Implications of a widening conflict
As the unrest in the Middle East has been ongoing for over eight weeks with tensions rising, there is a fear this will escalate, and the conflict widen, potentially to Iran. As mentioned, the United States could tighten sanctions on Iran's oil exportations.
Iran is a major oil exporter and a member of OPEC, who produce 3.17 million barrels per day and any restrictions could see shortages of supplies in the oil market which has already seen less production due to voluntary OPEC+ cuts from Saudi Arabia and Russia.
The Strait of Hormuz is a key shipping route for tankers which lies between Oman and Iran, with approximately 20% of the volume of the world's oil consumption passing through daily.
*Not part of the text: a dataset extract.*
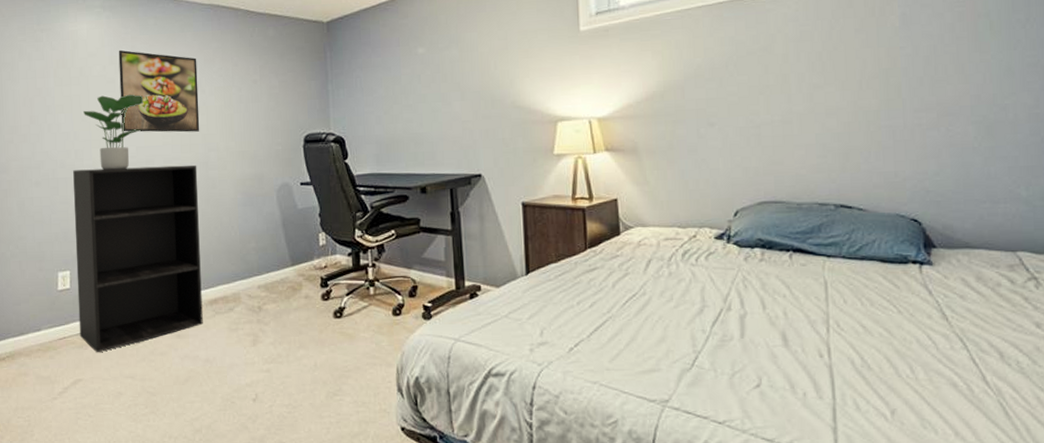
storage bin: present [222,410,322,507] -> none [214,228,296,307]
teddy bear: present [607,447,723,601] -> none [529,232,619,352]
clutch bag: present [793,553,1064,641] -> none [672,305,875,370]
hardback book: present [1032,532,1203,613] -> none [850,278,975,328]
Any embargo or sanctions posed on Iran by the United States could see the shipments via the Strait of Hormuz being disrupted which Iran have threatened to do on previous occasions but have never gone ahead with.
The wholesale market has been turbulent over the last eight weeks with volatile prices seen in the first few weeks following the attacks despite strong supply fundamentals.
Geopolitical risk was outweighing the market fundamentals and more recently the war risk premium which was priced into the market has eroded as the strong supply fundamentals takeover.
The outlook is still uncertain, and any news from the Middle East could see the market react and this would be reflected in the prices as we have seen in the last month.